Pues se esgrime el argumento
–verosímil por cierto, pero extrínseco al problema de la composición química de
los herbicidas– de que si el ente público encargado de fiscalizar estos
productos otorga licencia para usarlos, esto ocurre por presión de los
laboratorios.
El problema surge cuando se
comprueba que detrás de innúmeras causas “libertarias” de nuestros días
(legislación del aborto, “matrimonio” homosexual, imposición del
multiculturalismo en Occidente azuzando mareas de refugiados, sanción de leyes
“antidiscriminación”, etc.) hay un George Soros que lo financia todo.
Por lo demás, el tic
ecologista, con ser tan propio de nuestros días, tiene un no sé qué de
extemporáneo. Al menos desde el siglo XIX, y aunque la exploración y usufructo
de los bienes de orden físico resultan poco menos que ilimitados (hasta el átomo
entregó sus secretos), la vanagloria de dominio ya pasó holgadamente de las
cosas a las conciencias. Tanto, que la tan invocada noción de “naturaleza”
adolece de una simplificación semántica ni siquiera suficientemente conocida
por quienes la vocean de continuo, limitándose a significar algo así co- mo “el
conjunto armónico de los seres” o –con uno de esos tantos neologismos de cuño
helénico– “el ecosistema”: fuera de combate, desechada por las artes de la
persuasión, quedó la clásica noción de “naturaleza” como “principio de
determinación del ser”, y la causa es que contraría en su raíz los presupuestos
mismos del idealismo moderno, del titanismo desaforado de la res cogitans.

**LISTADO DE DATOS:**
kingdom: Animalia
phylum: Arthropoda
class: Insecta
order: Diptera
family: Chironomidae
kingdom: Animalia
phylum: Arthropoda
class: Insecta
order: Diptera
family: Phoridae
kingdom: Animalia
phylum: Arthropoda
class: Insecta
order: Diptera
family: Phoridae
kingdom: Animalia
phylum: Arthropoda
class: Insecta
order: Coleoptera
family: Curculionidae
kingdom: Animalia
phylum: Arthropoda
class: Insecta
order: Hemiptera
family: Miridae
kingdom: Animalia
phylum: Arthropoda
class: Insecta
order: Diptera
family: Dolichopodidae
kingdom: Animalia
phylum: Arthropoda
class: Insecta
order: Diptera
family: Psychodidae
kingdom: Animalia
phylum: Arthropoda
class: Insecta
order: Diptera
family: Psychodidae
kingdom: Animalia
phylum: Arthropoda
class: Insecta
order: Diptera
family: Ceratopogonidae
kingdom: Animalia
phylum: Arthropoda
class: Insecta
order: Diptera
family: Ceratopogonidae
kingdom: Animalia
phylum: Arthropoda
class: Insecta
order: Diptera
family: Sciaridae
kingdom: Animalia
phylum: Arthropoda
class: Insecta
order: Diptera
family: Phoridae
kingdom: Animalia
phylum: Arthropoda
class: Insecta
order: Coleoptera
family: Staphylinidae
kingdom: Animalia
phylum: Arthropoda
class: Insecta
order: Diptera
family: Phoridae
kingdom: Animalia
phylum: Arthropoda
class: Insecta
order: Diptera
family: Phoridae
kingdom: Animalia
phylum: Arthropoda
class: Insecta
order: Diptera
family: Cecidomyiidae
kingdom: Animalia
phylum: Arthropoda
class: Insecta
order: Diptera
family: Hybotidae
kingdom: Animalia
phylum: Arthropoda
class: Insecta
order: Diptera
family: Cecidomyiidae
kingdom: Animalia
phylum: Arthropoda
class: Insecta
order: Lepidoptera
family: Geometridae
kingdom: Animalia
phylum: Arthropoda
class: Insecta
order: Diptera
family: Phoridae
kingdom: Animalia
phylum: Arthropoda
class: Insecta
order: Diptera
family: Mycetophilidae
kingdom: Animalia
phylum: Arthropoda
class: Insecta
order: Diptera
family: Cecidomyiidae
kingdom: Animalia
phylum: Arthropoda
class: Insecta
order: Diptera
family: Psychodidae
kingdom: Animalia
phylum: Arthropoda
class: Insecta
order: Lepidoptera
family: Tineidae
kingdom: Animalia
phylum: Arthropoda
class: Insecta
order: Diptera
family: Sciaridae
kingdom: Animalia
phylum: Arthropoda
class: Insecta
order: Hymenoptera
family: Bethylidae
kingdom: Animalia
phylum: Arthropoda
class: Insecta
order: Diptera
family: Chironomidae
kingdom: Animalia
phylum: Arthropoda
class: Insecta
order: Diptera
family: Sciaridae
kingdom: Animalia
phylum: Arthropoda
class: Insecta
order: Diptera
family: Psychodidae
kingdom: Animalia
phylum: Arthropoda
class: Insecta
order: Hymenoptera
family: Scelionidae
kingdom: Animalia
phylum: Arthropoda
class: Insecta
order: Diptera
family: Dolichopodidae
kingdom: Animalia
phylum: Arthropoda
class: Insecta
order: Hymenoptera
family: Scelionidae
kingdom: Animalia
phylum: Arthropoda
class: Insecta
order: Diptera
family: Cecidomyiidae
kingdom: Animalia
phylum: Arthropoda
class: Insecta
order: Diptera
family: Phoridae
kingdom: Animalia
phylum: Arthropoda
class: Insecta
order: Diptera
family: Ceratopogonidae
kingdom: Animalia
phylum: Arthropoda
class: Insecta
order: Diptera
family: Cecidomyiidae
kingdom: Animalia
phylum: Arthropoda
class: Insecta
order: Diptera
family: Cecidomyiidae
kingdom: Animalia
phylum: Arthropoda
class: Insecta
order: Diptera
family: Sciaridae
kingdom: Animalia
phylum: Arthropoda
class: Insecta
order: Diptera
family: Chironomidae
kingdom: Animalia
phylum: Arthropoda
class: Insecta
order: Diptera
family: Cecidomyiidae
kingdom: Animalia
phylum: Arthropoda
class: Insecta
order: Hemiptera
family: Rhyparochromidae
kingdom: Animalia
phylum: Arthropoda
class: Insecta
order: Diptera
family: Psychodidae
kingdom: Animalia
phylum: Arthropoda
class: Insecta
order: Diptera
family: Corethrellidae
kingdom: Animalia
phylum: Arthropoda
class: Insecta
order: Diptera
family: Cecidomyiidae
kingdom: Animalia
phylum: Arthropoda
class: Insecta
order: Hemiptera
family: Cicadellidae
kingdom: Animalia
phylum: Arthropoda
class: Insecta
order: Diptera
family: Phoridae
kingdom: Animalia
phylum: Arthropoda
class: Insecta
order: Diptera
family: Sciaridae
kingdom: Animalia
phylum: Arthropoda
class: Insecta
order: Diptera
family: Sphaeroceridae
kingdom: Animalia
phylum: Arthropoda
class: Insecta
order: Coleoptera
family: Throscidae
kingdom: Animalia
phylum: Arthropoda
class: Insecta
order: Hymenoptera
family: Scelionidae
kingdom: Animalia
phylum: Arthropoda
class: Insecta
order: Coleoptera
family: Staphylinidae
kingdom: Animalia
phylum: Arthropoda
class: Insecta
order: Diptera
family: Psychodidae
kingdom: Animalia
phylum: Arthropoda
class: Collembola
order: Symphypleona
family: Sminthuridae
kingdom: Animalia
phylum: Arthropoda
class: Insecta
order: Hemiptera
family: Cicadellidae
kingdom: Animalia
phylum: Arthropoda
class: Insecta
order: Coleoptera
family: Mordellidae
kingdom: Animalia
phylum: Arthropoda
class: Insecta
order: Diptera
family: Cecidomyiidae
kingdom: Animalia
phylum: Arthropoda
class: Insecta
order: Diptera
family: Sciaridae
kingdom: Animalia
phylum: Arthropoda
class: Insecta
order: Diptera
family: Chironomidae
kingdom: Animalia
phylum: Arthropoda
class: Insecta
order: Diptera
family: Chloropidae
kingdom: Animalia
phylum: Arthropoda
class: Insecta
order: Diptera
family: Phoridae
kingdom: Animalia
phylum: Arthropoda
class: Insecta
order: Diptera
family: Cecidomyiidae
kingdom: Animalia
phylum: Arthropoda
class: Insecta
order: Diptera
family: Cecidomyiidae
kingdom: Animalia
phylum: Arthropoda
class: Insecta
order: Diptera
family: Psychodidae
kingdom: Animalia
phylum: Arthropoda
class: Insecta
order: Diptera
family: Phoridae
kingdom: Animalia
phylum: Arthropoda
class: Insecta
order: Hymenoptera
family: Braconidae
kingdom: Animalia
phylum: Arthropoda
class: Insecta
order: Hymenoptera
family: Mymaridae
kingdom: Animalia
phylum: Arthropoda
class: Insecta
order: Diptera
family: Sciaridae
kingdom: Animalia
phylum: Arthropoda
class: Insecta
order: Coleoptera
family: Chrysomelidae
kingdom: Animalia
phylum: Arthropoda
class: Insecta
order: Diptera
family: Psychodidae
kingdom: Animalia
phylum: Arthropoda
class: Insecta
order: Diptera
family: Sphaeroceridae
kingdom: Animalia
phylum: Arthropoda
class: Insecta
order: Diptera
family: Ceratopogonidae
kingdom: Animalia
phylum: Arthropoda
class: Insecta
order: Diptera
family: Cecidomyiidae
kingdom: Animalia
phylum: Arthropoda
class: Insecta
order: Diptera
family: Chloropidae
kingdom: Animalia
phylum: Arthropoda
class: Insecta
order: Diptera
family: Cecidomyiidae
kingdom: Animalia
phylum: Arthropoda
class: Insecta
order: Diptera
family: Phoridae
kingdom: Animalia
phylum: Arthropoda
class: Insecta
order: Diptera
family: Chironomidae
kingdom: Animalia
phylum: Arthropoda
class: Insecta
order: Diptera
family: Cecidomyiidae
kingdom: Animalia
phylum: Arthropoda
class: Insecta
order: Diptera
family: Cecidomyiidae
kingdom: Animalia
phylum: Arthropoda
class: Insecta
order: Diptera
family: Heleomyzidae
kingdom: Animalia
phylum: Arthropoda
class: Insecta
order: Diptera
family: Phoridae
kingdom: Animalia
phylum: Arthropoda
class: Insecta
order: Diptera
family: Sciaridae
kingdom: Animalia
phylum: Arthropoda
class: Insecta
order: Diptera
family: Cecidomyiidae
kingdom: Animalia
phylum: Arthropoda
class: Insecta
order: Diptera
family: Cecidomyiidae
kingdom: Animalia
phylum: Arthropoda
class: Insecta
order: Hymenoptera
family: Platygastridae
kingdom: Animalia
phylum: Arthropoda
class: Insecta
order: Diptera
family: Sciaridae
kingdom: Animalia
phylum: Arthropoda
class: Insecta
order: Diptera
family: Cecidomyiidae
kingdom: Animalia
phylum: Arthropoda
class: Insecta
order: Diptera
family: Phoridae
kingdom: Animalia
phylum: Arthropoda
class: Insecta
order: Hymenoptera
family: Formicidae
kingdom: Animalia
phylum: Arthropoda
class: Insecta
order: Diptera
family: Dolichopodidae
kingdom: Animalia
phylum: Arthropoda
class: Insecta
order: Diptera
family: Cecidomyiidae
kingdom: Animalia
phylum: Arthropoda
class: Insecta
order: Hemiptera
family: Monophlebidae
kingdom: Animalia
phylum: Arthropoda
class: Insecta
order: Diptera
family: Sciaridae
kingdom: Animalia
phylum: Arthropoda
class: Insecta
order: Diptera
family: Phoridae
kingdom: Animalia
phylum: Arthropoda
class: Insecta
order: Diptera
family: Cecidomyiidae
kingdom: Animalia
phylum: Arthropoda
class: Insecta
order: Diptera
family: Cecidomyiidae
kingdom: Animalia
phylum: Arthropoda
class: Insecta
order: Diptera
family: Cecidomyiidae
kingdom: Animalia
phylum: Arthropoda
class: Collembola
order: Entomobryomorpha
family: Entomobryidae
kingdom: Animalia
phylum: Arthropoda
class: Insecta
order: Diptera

**TAREAS PENDIENTES:**
#1 Traduce al inglés esta oración del fragmento proporcionado: "Por lo demás, el tic ecologista, con ser tan propio de nuestros días, tiene un no sé qué de extemporáneo."
#2 Reproduce letra por letra el pasaje del fragmento que empieza con "Pues se esgrime" y sigue hasta "laboratorios.".

**RESPUESTAS ESPERADAS:**
#1 Besides, the environmentalist tic, for all that it is so typical of our times, has something somehow out of season about it.

#2
Pues se esgrime el argumento
–verosímil por cierto, pero extrínseco al problema de la composición química de
los herbicidas– de que si el ente público encargado de fiscalizar estos
productos otorga licencia para usarlos, esto ocurre por presión de los
laboratorios.